The smart thing about the film’s grasp of human frailty is that it’s recognized that this fluctuating freight of feeling isn’t healthy for either of them. The dialogue doesn’t quite spell out the significance of the title, but in a director’s statement, Snow talks about how “there is always someone who is the jumper and someone or something being the parachute. We all use ‘parachutes’ to deal, whether it be other people, food, TV, social media, podcasts, shopping, sex, drugs, booze. We are all trying to lessen the fall.”

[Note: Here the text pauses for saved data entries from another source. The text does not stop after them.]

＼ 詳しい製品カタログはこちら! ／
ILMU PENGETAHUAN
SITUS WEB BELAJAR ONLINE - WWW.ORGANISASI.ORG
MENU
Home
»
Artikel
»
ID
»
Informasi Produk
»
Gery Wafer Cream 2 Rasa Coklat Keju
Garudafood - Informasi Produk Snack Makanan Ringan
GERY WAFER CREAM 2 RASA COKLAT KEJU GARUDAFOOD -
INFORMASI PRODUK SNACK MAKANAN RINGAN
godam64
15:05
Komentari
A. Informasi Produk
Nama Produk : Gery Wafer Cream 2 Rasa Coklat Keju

And unlike 95 percent of most films about love, Parachute also recognizes just how much we use other people in every sense — selfishly, cruelly and without any thought of the consequences. Instead, here Riley is regularly called out for her actions and her solipsism — or narcissism if you wanted to be less kind — which often negatively affects those around her. Her biggest problem isn’t that she’s failed to find love from someone else; it’s that she doesn’t love herself.

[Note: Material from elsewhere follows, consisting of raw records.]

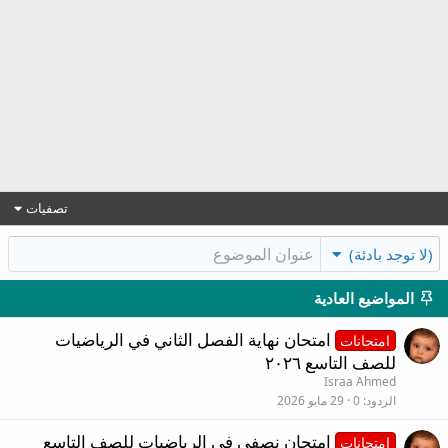
تصفيات
(لا توجد بادئة)
المواضيع العادية
امتحان نهاية الفصل الثاني في الرياضيات
امتحانات
للصف التاسع ٢٠٢٦
Israa Ahmed
الردود
0
29 مايو 2026
امتحان نصفي في الرياضيات للصف التاسع
امتحانات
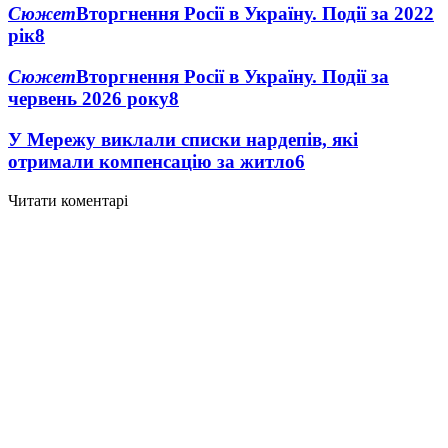
Сюжет
Вторгнення Росії в Україну. Події за 2022
рік
8
Сюжет
Вторгнення Росії в Україну. Події за
червень 2026 року
8
У Мережу виклали списки нардепів, які
отримали компенсацію за житло
6
Читати коментарі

Perhaps the above makes this sound like some bleak therapeutic parable, and who doesn’t hate that crap? (I actually cheered when, toward the end of the film, Riley meekly confesses to Dr. Akerman that she hates therapy.) In fact, Snow has the light touch of a skilled comedian, and has managed to rustle up an impressive roster of similarly skilled actors to fluff up the proceedings. That goes above all for Eaton and Mann, but also Dave Bautista, cast here as a kind but profoundly untalented impresario of the murder-mystery supper club where Riley gets a job.

But Eaton is the big breakout here, knocking it out of the park with a performance that never lets her character off the hook for her flaws, but never stops being mesmerically watchable. Given that Riley is constantly judging herself against other women — a thought process illustrated by flickeringly edited montage-ettes of swiftly observed body parts — Eaton is exceedingly well cast as someone who is unquestionably stunningly beautiful but in an unconventional enough way that it’s plausible she would feel insecure. Of course, even women who look like, say, Karlie Kloss or Bella Hadid — or whoever is the latest supposed paragon of beauty — learn to hate their own bodies if they spend too long looking at Instagram, and Parachute connects those dots very clearly without ever feeling preachy.

There have been movies before about women with eating disorders. But this may be one of the first for the Gen Z and younger generations that nails just how tentacular the psychology of such conditions can be, entwined with family dysfunction, social media influence and the run-of-the-mill patriarchy.